_Work item 1_:
In the blog excerpt below, whom does the writer credit with the phrase "adversary culture"?

_Document excerpt_:
□ □ □ □

Cynthia Tucker, an editor at my hometown paper, The Atlanta Journal-Constiution has penned a refreshingly candid column about Zimbabwe's murderous ruler, Robert Mugabe. She writes,

If a racist white dictator were creating conditions that starved millions of black Africans, the Congressional Black Caucus would have demanded severe sanctions, and a long line of African-American celebrities would be lining up to picket the nation's embassy, taking turns getting arrested and handcuffed for the TV cameras. But Mugabe's thuggery has barely roused America's black elite.

Like I said, refreshing.

posted by Paul Cella | 5:39 PM |
 

Readers may be aware of the brouhaha girdling the news of a mandatory freshman seminar at the University of North Carolina on the Koran, which seminar, importantly, employs as its primary textbook a commentary on the Koran which bowdlerizes those elements of the text reckoned too offensive, namely those elements which proclaim death to the infidel. Plenty of thoughtful things have been written about this (see here), but for my money Robert Bartley of The Wall Street Journal nailed it Friday when he said, (I’m paraphrasing) This is plain, simple indoctrination. And what is meant to be indoctrinated is the idea that Muslims aren’t dangerous. Now, I don’t know if this Muslims en mass are in fact dangerous; but I do know that nineteen Muslim men, or men who claimed Islam as their faith and guiding philosophy, were dangerous in a primal, spectacular way when they turned portions of Lower Manhattan into a mass grave last September. I know, further, that not insubstantial parts of the Muslim population of the world variously applauded, endorsed, cheered, hid behind weasel words to blunt authentic criticism of, dissembled about, and drew grotesque ecstasy from the massacre of American civilians. And I suspect that this indifference to human life, whether calculated or visceral, is rooted in plain stark religious hatred and soulless resentment, which will sadly but inevitably require horrible bloodletting to expiate. I do not welcome this bloodletting but recoil from it in horror. I know that while our sins are many and shameful, this one is not ours to bear; that I am not a bigot because I am suspicious of Arabs and think the United States government’s abjuring of all criminal profiling that involves race is stupid and brassbound beyond comprehension. I know that I was never suspicious of Arabs until nineteen of them incinerated 3000 of my countrymen and brought religious barbarism to my front door.

I know, finally, that if democracy in America were given the opportunity for consummation, it would rise up in wrath such that our enemies would tremble and our friends gape; and that this consummation is restrained only by the anti-democratic principle of the intellectual and media elite, whose loss of nerve is nearly complete. It is not healthy for a society to be so poorly represented in the halls of Intellect and Opinion; or for such an intransigent adversary culture, to borrow a phrase from Irving Kristol, to develop at a historical moment of grave peril. It hinders debate, constricts the mind, enervates clarity of thought, and cripples decision-making. More fundamentally, it makes real communication almost impossible, cultivates deep resentment and distrust, sabotages moderate, pragmatic action, and provokes society-wide paralysis; which is essentially what we are seeing right now.

□ □ □ □

_Data provided_:
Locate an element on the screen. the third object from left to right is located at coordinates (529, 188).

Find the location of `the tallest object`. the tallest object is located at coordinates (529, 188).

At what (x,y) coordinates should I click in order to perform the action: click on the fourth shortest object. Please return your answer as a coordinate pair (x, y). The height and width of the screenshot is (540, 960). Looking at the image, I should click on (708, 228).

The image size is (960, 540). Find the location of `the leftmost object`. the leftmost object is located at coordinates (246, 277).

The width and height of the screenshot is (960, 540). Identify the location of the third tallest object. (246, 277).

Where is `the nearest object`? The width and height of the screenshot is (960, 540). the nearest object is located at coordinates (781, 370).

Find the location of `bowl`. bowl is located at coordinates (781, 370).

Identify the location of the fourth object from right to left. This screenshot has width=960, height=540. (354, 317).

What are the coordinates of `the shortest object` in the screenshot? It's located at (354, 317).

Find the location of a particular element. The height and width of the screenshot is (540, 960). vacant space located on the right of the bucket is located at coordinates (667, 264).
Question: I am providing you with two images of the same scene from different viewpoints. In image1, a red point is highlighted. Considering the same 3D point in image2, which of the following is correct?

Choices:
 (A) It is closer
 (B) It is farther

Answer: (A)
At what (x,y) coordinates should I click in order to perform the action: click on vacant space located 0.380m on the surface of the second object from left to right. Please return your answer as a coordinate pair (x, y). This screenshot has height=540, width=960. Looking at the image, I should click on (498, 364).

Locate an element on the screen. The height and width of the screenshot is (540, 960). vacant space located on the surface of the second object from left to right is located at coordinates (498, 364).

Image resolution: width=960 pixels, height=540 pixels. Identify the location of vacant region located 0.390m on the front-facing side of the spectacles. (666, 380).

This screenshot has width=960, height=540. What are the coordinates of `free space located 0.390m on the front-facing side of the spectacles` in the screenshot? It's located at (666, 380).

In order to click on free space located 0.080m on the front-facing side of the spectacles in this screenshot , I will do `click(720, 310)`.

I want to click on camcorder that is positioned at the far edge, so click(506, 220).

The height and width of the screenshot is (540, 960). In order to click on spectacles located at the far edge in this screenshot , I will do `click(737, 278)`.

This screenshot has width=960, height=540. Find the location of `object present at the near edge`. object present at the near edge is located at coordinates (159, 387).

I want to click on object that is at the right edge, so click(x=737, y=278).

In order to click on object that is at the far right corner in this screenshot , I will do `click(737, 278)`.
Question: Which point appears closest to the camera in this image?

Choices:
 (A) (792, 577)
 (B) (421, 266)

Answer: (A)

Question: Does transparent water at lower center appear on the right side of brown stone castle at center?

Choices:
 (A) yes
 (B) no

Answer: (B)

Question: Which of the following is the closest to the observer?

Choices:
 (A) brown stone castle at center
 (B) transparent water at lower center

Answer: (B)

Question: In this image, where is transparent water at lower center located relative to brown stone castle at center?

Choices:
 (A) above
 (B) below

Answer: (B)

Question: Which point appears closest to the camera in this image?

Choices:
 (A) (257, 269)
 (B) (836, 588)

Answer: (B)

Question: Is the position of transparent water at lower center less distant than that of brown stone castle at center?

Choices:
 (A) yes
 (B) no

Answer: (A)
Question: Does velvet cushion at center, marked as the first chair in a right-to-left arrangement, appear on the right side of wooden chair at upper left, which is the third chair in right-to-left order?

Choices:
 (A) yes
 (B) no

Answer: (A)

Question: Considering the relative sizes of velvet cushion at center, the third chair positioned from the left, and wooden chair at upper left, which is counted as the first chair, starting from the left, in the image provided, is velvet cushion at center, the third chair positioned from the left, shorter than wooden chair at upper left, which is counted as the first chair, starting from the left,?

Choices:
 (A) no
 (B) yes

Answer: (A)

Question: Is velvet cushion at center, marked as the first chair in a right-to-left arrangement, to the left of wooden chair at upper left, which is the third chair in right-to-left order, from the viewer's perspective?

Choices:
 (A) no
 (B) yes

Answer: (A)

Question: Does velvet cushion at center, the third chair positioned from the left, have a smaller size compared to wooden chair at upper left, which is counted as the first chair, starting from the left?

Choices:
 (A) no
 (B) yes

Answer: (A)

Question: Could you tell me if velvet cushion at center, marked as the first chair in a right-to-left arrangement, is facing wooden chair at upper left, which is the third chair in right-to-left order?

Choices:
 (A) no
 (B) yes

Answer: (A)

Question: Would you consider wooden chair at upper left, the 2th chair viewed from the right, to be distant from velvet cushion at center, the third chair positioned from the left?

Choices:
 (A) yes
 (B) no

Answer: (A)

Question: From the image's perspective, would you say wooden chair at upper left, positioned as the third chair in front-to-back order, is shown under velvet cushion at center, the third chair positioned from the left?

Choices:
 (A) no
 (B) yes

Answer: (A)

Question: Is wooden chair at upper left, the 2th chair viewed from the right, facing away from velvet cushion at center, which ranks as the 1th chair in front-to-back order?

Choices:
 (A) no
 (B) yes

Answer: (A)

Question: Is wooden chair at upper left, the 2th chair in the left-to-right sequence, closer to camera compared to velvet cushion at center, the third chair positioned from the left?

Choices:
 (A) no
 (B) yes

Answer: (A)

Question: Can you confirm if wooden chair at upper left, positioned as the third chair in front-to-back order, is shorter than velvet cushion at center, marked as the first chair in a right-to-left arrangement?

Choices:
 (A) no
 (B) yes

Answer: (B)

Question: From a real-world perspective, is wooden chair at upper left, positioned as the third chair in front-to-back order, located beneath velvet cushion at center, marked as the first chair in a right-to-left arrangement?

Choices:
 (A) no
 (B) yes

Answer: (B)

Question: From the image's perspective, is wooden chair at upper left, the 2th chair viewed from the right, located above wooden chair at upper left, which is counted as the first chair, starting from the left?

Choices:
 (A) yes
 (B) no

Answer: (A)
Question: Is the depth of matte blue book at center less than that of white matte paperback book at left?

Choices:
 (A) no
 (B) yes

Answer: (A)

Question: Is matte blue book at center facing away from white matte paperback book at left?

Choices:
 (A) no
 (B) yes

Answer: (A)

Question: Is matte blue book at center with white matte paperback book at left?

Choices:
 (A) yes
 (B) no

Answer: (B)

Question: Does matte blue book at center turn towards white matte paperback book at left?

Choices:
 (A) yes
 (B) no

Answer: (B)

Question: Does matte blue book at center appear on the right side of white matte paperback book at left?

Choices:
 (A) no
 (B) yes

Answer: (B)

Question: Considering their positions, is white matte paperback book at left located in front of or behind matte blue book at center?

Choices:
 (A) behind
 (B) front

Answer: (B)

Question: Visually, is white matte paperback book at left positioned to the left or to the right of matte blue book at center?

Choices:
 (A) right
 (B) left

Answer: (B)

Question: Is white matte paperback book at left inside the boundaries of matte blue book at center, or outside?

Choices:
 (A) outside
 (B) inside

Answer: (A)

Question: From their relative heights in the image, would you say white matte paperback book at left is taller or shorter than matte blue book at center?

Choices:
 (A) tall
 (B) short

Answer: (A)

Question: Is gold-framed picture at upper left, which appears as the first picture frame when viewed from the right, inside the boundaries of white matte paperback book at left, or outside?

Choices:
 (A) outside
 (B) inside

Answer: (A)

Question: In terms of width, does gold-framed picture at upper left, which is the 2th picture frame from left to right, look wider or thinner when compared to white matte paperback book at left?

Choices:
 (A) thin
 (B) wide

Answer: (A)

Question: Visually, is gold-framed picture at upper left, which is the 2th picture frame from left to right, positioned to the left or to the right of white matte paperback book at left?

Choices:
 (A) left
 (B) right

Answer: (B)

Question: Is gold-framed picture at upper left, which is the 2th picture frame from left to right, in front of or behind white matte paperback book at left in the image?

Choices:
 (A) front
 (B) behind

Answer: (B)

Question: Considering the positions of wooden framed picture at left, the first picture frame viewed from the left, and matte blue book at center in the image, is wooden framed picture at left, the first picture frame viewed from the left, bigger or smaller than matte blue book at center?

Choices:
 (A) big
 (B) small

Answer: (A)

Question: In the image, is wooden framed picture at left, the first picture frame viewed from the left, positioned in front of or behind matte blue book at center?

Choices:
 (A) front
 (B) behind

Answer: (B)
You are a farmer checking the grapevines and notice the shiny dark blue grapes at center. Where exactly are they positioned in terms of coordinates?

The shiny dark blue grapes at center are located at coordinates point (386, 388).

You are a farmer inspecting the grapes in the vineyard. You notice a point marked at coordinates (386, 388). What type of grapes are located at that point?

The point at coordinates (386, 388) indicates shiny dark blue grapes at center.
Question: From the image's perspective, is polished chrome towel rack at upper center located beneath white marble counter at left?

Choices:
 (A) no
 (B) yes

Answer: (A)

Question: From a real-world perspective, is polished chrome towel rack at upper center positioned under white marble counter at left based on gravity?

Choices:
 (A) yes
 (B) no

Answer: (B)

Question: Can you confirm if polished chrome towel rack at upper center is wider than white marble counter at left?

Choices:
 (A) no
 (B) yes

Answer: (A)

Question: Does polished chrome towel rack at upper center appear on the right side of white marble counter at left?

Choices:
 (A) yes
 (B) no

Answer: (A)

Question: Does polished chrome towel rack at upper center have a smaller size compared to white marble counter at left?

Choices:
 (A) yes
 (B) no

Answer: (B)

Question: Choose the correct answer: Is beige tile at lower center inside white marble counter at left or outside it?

□ □ □ □

_Work item 2_:
Copy the rows word for word, from the start of the rows up to and including the line with "Identify the location of the fourth".

_Exercise output 1_:
Irving Kristol

_Exercise output 2_:
Locate an element on the screen. the third object from left to right is located at coordinates (529, 188).

Find the location of `the tallest object`. the tallest object is located at coordinates (529, 188).

At what (x,y) coordinates should I click in order to perform the action: click on the fourth shortest object. Please return your answer as a coordinate pair (x, y). The height and width of the screenshot is (540, 960). Looking at the image, I should click on (708, 228).

The image size is (960, 540). Find the location of `the leftmost object`. the leftmost object is located at coordinates (246, 277).

The width and height of the screenshot is (960, 540). Identify the location of the third tallest object. (246, 277).

Where is `the nearest object`? The width and height of the screenshot is (960, 540). the nearest object is located at coordinates (781, 370).

Find the location of `bowl`. bowl is located at coordinates (781, 370).

Identify the location of the fourth object from right to left. This screenshot has width=960, height=540. (354, 317).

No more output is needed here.